When Jesus says, “Peace be with you,” He does not ignore suffering. He does not pretend that the Cross never happened. Instead, He reveals His wounds, showing us that true peace is not the absence of pain, but the presence of Christ within it.
This is a message we all need. Each of us carries wounds in our lives. Some are physical, but many are spiritual or emotional:
the loss of someone we love
the weight of past mistakes
strained relationships
disappointments and struggles we carry quietly
Often, our instinct is to hide these wounds, to move past them, ignore them, or keep them buried. But the Gospel invites us to do something very different. It invites us to bring our wounds to the Risen Lord, Jesus himself.
The Risen Lord does not stand at a distance from our pain. He enters into it. He meets us there. And when He does, something begins to change.
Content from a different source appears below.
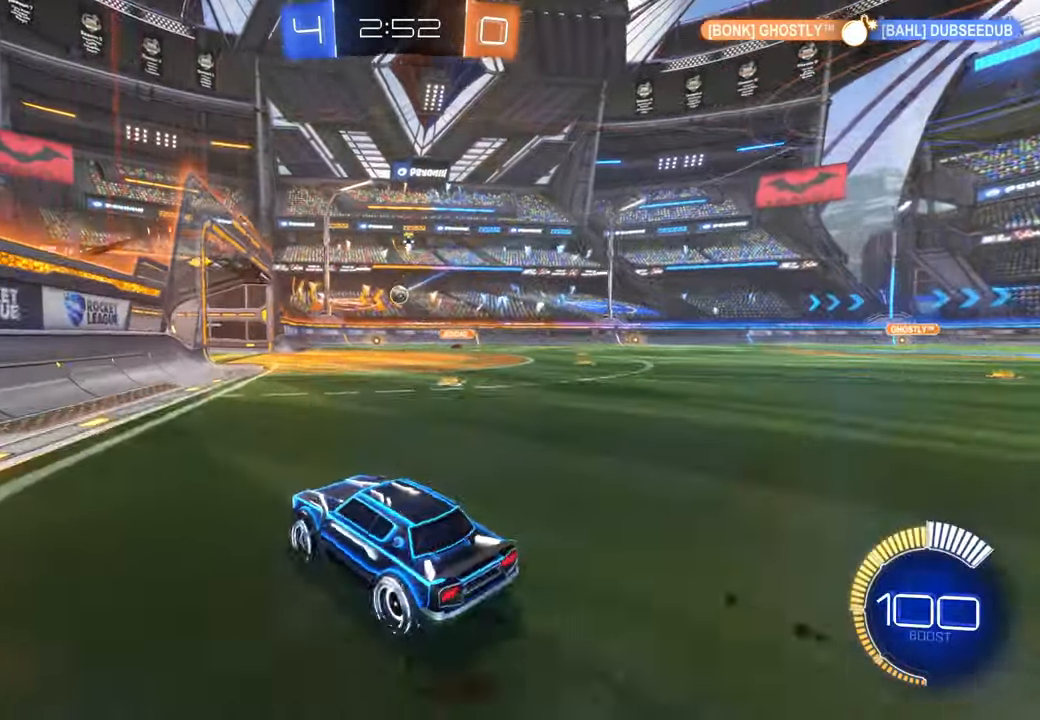
{"dt_ms": 1000, "buttons": [], "left_stick": "up-right", "right_stick": "center"}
The wound may still be present, but it is no longer empty. It becomes a place of grace, healing, and even peace.
The disciples experienced this transformation. They moved from fear in the upper room to joy, not because their past had been erased, but because Christ was alive and present with them in the midst of it all.
The same is true for us. Whatever we carry today, however heavy or hidden it may be, Christ comes to us and speaks the same words: “Peace be with you.”
As we continue through this Easter season, I invite you to reflect on where you may need to experience that peace more deeply. Do not be afraid to bring your wounds to the Risen Lord, in prayer, in the Eucharist, and especially in the Sacrament of Reconciliation.
It is there that we discover a beautiful truth: what once seemed broken can, by God’s grace, become something transformed. Nothing in our lives is beyond His healing. Nothing is beyond His mercy. Nothing is beyond His peace.
May the Risen Christ meet you where you are and fill your heart with His peace.
Be assured of my prayers for you and your families during this blessed Easter season.